What you are asked to do ::
Sift the material for lines containing "Adhesive", and return them.

Data under study ::
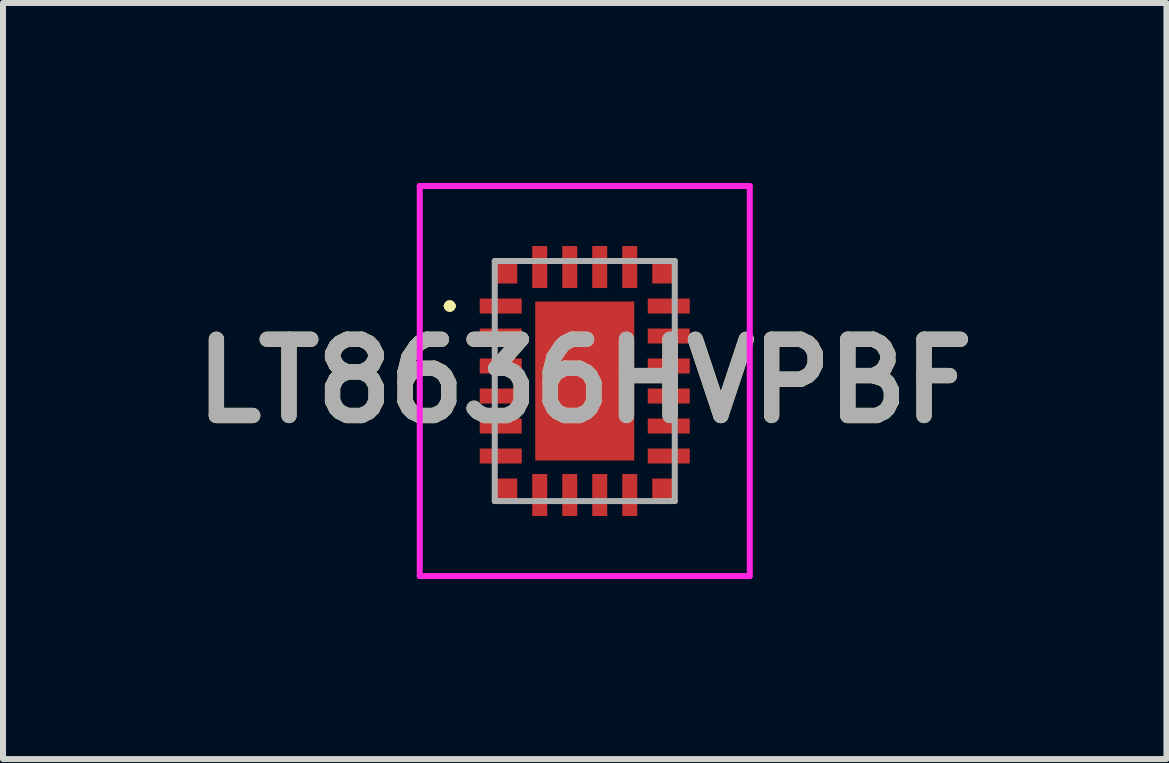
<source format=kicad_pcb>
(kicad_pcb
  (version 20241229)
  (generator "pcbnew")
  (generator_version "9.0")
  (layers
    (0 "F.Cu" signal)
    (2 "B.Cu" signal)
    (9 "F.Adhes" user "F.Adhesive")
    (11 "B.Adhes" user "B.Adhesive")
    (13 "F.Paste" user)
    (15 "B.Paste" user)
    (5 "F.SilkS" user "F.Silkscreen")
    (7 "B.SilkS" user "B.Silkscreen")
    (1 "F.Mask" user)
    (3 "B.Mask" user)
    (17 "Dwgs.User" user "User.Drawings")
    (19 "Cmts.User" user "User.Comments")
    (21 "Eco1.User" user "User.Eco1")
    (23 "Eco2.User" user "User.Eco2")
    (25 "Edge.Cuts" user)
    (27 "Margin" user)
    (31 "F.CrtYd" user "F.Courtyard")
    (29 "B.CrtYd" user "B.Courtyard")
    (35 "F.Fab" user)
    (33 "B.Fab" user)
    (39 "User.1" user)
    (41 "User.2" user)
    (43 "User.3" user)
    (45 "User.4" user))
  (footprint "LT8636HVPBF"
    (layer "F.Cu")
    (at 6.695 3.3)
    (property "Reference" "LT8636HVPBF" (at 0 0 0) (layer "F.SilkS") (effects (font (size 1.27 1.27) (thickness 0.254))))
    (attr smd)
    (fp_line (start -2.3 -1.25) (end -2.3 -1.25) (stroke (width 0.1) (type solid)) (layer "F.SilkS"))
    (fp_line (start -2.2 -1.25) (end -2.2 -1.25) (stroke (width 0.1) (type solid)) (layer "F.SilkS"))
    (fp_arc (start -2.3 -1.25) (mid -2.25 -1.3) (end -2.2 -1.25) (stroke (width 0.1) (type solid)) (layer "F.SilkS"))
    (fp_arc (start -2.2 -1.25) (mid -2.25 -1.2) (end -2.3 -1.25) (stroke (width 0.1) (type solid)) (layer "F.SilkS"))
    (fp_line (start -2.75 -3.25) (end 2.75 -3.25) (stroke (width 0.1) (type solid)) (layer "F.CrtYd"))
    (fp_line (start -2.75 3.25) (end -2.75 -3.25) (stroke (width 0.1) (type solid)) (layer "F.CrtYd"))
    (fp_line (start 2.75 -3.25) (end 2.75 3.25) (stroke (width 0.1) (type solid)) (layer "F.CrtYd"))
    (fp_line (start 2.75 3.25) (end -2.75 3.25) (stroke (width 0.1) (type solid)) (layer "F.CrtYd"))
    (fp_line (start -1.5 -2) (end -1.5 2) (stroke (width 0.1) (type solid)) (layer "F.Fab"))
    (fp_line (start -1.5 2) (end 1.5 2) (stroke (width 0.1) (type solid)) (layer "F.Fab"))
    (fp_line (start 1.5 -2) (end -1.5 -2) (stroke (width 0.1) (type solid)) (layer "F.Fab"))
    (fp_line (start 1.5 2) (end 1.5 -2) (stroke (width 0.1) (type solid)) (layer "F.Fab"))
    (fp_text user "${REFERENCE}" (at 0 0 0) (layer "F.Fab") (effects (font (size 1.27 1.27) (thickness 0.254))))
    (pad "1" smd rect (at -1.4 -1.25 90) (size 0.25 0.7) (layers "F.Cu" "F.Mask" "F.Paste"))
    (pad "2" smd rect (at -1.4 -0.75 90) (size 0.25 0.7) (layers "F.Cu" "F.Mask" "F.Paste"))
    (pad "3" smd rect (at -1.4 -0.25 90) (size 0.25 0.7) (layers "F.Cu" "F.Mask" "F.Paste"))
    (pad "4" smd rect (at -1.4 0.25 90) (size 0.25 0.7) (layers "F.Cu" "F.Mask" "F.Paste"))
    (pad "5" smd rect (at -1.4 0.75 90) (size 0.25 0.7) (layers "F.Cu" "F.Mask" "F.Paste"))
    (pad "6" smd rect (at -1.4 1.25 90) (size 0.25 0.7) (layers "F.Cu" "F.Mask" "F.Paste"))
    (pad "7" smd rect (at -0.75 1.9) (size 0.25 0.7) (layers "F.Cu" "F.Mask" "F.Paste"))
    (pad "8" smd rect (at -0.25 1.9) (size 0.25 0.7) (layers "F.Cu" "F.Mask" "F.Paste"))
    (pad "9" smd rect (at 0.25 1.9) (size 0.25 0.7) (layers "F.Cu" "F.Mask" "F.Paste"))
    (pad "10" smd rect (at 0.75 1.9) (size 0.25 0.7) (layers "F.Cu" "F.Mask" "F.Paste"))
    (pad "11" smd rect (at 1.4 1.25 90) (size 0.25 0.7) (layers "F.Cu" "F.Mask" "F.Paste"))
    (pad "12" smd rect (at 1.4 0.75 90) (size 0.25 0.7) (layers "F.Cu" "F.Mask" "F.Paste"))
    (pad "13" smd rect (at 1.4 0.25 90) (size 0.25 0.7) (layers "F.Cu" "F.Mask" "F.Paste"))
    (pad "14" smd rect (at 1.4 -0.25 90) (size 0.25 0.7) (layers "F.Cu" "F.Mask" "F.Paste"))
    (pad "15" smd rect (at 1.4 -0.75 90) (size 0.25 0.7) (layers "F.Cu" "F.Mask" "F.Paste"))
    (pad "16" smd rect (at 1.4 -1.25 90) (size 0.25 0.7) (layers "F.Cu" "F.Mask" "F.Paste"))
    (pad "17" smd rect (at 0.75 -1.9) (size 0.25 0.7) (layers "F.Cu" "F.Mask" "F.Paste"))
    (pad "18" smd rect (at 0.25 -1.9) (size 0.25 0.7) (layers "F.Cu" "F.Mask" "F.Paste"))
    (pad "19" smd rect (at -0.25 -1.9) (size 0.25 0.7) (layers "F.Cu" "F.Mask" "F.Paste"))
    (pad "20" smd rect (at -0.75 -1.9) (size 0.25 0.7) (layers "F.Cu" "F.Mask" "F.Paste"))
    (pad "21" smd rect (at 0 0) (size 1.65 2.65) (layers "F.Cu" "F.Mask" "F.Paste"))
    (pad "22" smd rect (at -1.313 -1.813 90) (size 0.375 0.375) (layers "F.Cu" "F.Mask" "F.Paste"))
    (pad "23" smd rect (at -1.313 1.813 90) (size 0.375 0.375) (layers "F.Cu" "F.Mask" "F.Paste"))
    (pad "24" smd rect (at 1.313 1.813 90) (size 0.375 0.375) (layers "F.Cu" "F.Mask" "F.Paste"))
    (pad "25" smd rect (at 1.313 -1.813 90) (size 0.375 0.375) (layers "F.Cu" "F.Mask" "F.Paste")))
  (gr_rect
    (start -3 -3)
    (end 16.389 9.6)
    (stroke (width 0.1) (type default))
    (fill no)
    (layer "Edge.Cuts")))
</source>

Answer section ::
    (9 "F.Adhes" user "F.Adhesive")
    (11 "B.Adhes" user "B.Adhesive")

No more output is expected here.